[Supplied entries]

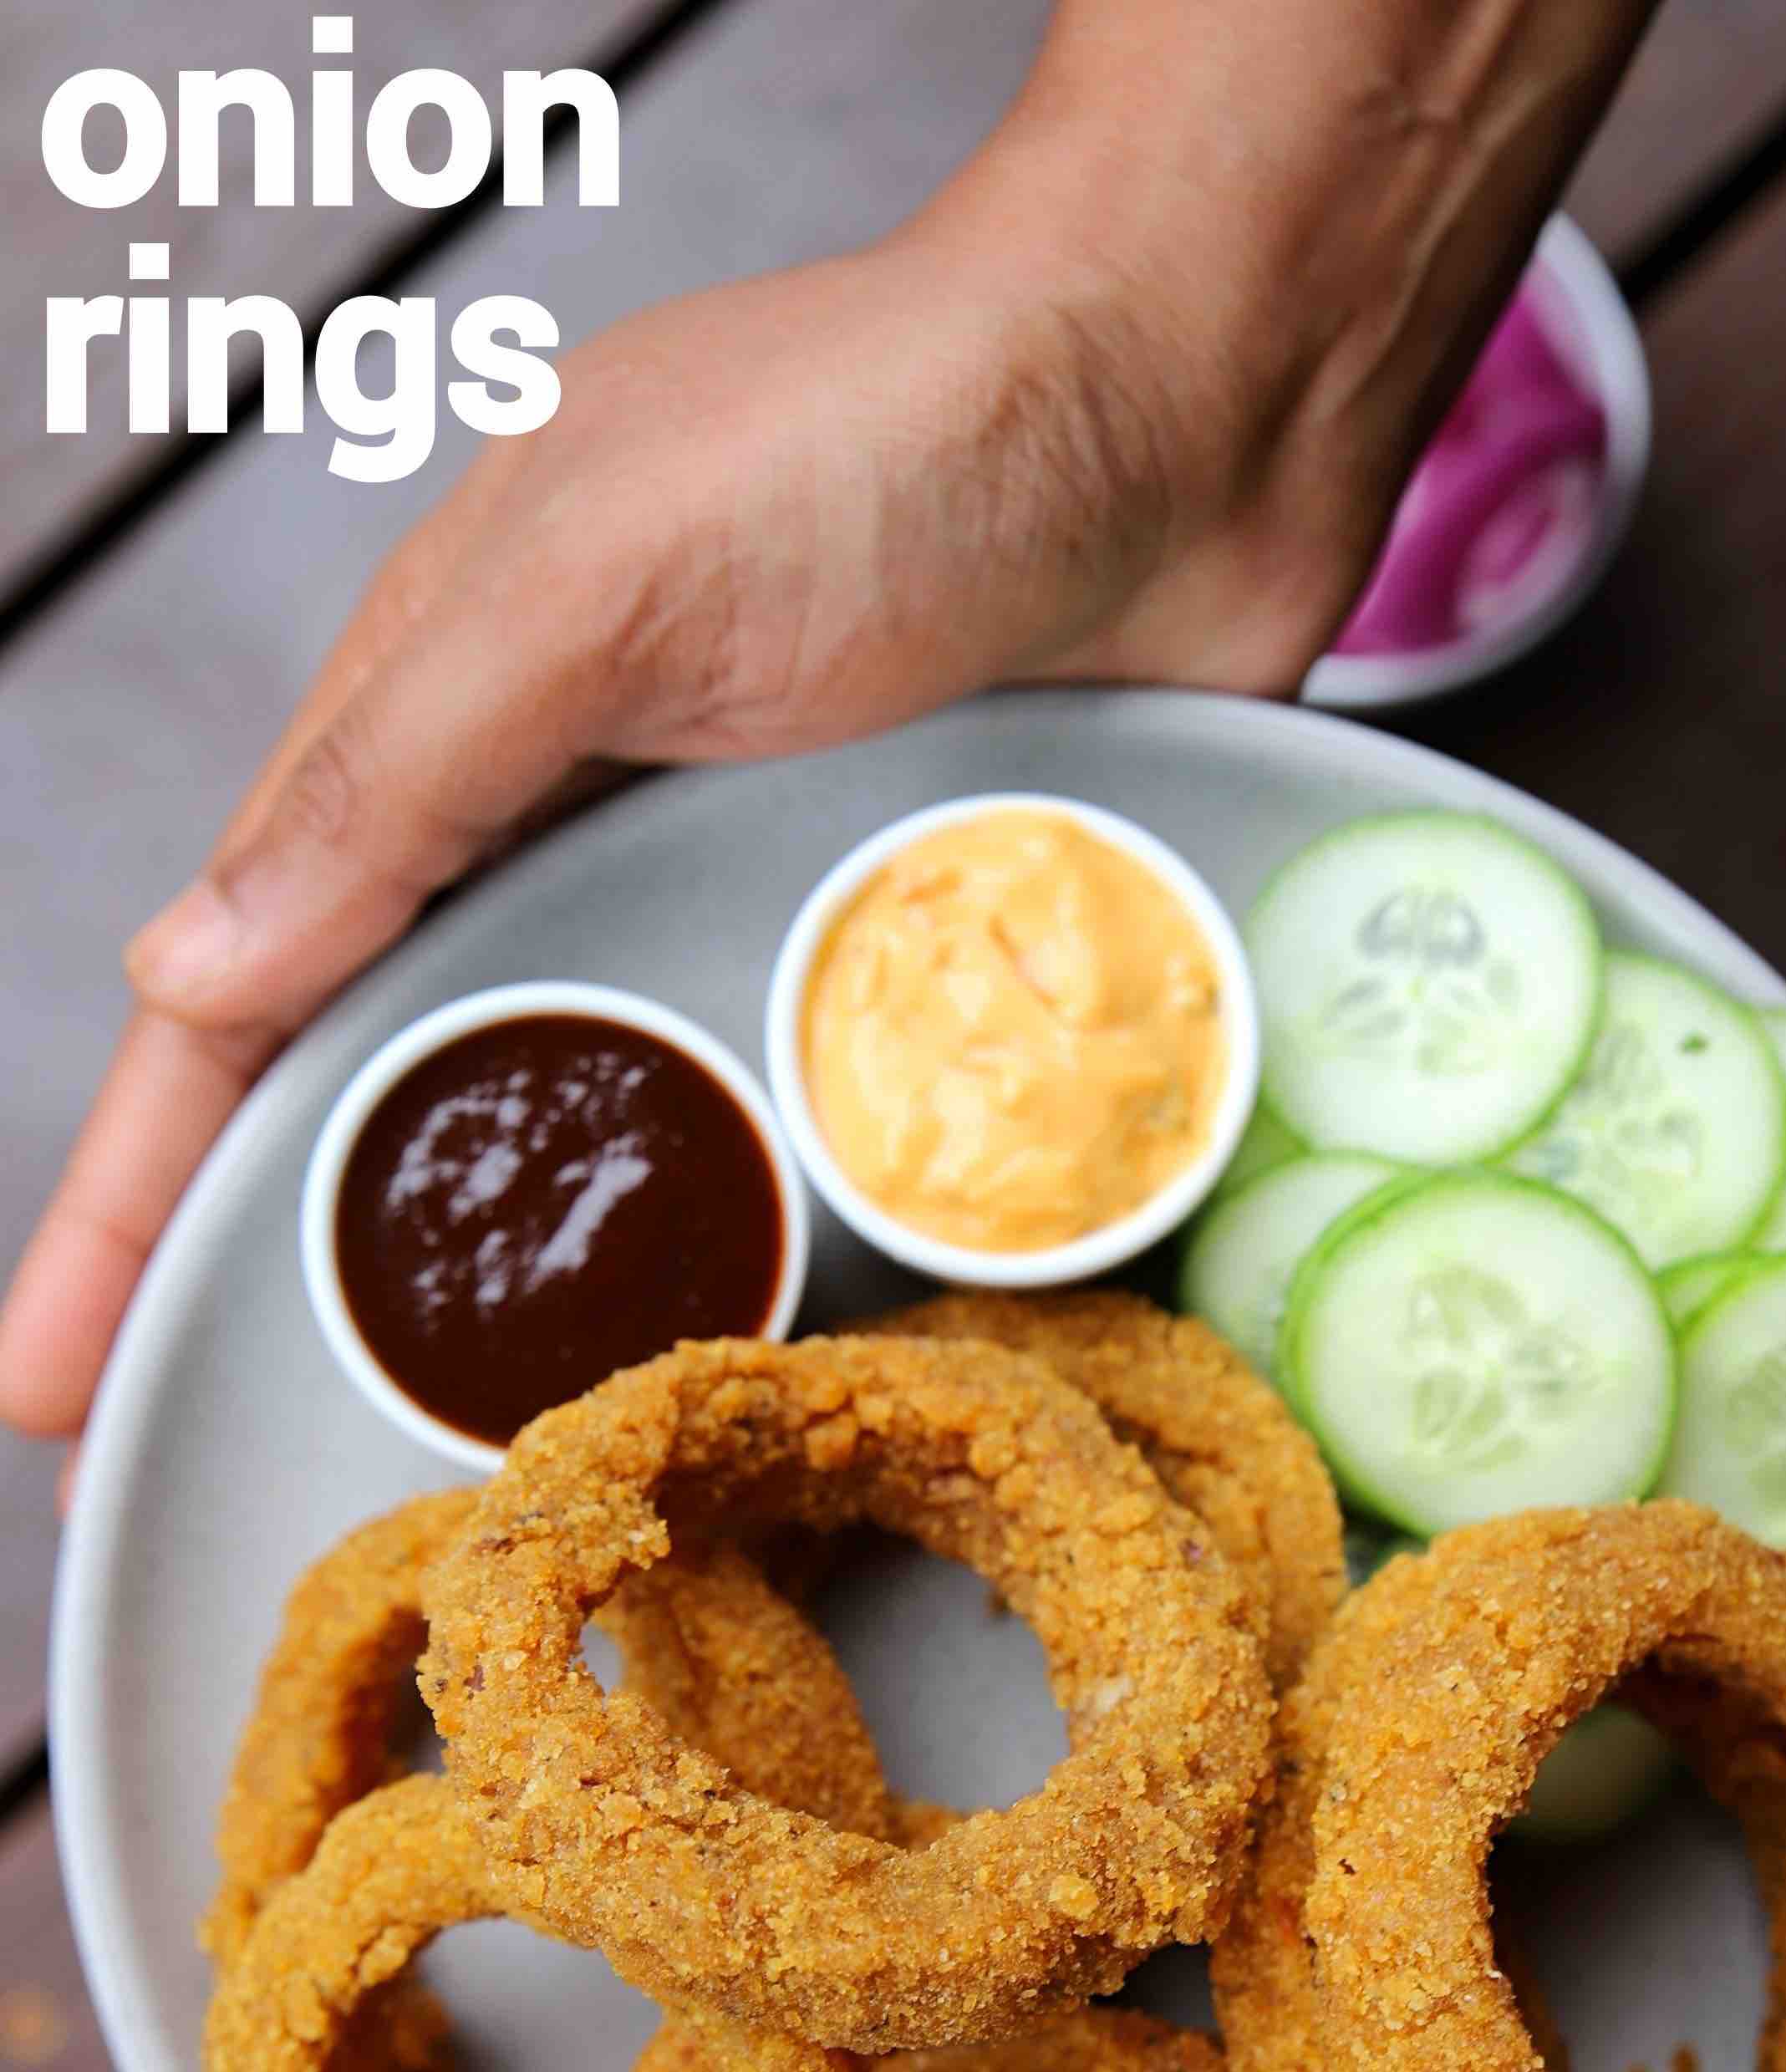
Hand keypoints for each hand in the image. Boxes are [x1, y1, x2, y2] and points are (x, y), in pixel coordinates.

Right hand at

* * *

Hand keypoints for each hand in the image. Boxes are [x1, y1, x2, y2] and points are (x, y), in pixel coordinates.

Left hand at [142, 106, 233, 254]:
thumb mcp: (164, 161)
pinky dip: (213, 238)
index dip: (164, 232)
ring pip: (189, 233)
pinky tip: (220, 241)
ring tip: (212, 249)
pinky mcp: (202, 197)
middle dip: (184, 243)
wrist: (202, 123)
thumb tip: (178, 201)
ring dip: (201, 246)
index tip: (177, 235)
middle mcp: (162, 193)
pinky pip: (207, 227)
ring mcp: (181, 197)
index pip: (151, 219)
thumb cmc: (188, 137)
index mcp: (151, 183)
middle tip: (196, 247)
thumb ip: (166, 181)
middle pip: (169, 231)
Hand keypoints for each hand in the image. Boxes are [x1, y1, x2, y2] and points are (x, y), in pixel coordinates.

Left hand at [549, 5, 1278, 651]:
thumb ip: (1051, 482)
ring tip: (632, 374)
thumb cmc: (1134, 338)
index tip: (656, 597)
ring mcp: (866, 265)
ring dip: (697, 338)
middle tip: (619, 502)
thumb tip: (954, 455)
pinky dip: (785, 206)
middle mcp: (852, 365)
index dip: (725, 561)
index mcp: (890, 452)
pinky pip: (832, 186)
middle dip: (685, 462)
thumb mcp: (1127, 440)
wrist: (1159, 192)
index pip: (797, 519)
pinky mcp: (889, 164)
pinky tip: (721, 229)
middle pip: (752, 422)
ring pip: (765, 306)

[What you are asked to do] Every line above from the line with "index mcp: (151, 183)" to the line with "ring dip: (697, 338)", inclusive, must be returned exactly; no other line belongs in the reply.

[Exercise result]
index mcp: (151, 183)
middle tip: (196, 247)
thumb ip: (166, 181)
middle pip: (169, 231)
Hand keypoints for each hand in the image. Boxes are [x1, y1, x2, y2] and points are (x, y), in pixel coordinates.

Left hand at [549, 5, 1278, 651]:
thumb ip: (1051, 482)
ring tip: (632, 374)
thumb cmc: (1134, 338)
index tip: (656, 597)
ring mcp: (866, 265)
ring dip: (697, 338)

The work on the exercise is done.